Start of Block

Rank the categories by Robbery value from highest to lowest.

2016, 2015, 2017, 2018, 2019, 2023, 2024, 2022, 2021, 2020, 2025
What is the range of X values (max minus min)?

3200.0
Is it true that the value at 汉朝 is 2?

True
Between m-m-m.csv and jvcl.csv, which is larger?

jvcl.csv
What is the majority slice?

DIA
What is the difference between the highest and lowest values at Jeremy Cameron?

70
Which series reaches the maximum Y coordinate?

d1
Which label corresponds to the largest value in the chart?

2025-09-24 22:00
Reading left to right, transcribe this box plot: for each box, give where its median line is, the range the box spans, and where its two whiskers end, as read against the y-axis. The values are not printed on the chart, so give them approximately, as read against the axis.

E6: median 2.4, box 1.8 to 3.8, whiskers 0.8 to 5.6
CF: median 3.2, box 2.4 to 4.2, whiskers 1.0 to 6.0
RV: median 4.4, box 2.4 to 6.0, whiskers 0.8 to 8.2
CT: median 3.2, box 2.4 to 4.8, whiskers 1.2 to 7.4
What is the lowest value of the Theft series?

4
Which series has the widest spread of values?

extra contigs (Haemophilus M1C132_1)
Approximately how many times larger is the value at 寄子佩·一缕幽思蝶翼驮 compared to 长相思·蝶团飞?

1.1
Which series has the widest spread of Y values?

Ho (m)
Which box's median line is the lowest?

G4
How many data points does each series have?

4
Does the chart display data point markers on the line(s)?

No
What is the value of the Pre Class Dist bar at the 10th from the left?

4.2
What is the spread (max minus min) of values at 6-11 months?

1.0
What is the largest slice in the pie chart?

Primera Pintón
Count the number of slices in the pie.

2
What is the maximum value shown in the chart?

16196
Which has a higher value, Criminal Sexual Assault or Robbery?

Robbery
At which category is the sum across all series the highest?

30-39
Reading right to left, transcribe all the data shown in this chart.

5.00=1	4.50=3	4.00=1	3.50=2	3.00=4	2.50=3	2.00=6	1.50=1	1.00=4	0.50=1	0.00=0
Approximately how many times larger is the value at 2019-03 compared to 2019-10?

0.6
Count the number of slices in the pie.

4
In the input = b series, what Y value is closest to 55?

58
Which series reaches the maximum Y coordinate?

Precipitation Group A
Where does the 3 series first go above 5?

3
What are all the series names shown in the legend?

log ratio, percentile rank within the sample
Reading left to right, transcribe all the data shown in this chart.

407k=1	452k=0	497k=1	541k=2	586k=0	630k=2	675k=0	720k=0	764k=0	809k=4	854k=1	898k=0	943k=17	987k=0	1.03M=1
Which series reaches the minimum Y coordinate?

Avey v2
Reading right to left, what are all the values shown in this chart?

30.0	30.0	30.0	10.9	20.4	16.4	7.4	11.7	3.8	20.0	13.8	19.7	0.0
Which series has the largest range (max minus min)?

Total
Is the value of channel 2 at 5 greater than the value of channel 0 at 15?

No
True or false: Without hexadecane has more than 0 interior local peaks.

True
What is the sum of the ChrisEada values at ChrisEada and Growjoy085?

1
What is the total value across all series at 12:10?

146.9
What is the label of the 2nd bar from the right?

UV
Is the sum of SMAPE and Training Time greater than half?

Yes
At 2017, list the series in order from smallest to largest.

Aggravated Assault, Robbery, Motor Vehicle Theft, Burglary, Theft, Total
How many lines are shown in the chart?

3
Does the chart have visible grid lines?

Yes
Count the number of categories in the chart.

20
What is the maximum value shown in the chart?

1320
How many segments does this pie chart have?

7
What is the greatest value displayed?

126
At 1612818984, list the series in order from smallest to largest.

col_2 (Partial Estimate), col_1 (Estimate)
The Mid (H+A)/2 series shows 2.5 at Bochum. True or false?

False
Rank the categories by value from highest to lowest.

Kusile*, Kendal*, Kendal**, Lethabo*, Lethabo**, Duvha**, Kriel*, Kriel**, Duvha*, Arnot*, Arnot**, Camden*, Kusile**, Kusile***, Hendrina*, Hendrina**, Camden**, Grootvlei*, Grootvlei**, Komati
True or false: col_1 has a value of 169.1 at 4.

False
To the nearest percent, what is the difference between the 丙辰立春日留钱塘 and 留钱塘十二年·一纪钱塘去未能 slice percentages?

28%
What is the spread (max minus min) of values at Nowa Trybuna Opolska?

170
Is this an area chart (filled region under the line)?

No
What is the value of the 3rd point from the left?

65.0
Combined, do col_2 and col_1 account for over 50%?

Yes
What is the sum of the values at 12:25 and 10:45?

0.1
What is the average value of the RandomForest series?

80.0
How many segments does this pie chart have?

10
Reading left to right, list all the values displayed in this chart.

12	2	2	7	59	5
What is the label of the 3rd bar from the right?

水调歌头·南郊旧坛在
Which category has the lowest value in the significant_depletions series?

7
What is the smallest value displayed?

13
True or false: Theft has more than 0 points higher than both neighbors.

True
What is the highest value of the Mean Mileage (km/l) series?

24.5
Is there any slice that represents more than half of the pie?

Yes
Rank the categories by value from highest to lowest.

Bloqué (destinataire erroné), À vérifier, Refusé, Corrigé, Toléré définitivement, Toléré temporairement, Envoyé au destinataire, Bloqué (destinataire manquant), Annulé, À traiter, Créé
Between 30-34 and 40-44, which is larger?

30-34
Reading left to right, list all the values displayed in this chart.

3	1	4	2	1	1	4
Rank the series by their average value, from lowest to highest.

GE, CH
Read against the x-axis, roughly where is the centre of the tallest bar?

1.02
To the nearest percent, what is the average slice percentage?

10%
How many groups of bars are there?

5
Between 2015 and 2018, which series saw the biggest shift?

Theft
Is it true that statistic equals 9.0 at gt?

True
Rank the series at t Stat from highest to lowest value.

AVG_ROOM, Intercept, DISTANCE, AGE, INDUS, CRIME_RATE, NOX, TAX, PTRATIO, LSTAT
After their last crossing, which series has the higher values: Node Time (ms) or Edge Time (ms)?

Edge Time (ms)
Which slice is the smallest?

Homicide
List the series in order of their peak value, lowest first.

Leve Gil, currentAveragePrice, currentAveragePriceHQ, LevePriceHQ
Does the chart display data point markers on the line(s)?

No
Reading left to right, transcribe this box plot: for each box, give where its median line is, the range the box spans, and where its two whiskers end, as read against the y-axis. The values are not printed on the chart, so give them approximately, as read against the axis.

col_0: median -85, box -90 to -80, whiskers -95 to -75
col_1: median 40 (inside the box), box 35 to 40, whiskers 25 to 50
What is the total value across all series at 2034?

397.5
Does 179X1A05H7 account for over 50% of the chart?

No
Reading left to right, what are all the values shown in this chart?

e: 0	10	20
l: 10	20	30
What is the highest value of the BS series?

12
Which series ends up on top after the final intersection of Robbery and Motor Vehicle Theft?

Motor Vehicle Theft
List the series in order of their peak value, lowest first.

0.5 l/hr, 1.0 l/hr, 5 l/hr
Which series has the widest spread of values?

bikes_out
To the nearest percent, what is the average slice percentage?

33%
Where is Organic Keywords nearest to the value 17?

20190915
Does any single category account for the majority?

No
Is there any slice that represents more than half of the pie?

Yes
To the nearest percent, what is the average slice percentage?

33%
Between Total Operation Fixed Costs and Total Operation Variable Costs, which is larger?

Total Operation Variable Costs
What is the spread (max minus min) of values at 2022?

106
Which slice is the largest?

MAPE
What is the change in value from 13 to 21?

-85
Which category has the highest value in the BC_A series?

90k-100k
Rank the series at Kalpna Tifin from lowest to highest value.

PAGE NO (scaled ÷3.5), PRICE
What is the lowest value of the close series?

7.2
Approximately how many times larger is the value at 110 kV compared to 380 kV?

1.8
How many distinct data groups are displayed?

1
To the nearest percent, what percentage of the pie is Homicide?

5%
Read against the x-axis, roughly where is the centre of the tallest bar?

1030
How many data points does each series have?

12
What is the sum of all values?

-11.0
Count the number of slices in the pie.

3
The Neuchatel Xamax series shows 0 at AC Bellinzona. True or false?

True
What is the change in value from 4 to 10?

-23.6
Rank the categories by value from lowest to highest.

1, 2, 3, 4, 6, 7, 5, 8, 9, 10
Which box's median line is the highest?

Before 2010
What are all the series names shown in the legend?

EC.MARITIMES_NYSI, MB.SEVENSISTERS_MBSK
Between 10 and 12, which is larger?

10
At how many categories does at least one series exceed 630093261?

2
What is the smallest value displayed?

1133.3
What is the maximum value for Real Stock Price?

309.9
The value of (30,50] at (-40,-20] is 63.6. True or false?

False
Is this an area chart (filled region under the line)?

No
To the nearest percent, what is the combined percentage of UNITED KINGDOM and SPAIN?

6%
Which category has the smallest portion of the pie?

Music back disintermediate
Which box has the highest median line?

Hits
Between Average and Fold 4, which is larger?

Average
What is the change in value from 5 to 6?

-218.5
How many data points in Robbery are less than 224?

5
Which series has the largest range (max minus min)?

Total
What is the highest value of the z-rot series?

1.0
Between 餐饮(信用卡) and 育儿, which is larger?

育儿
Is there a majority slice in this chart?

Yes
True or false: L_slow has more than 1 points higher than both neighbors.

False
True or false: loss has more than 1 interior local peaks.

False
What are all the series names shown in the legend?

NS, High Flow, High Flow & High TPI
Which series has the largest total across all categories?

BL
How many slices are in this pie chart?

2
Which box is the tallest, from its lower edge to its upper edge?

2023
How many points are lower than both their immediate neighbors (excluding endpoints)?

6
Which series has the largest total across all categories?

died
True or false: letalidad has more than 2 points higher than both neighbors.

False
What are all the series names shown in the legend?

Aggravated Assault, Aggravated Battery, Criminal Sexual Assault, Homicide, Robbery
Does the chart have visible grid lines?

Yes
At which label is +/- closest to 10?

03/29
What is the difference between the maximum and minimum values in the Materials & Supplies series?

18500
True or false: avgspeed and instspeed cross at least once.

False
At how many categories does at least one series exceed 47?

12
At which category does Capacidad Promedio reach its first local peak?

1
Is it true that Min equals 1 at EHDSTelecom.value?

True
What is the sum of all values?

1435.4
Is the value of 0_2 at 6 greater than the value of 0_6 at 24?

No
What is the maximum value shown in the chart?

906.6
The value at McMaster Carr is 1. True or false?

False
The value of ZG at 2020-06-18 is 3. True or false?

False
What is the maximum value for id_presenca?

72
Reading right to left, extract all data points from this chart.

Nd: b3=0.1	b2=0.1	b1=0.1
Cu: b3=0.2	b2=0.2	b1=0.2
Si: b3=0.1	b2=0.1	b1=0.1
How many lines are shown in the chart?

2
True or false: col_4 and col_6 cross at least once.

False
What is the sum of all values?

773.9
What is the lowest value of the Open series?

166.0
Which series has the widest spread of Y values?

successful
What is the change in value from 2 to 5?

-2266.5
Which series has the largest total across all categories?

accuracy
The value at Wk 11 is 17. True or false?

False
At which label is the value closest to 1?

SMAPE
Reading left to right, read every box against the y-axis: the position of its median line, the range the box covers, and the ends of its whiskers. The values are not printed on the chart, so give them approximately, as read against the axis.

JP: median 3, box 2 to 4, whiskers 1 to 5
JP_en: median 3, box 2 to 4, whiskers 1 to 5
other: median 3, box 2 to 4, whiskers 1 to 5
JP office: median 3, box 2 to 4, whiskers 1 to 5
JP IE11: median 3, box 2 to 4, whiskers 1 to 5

End of Block

_Task to carry out_
List every line of the entries above that contains the word "points", treating uppercase and lowercase letters as different.

_Reply_
How many data points does each series have?
True or false: Theft has more than 0 points higher than both neighbors.
How many data points does each series have?
How many data points in Robbery are less than 224?
True or false: L_slow has more than 1 points higher than both neighbors.
How many points are lower than both their immediate neighbors (excluding endpoints)?
True or false: letalidad has more than 2 points higher than both neighbors.
Reading right to left, extract all data points from this chart.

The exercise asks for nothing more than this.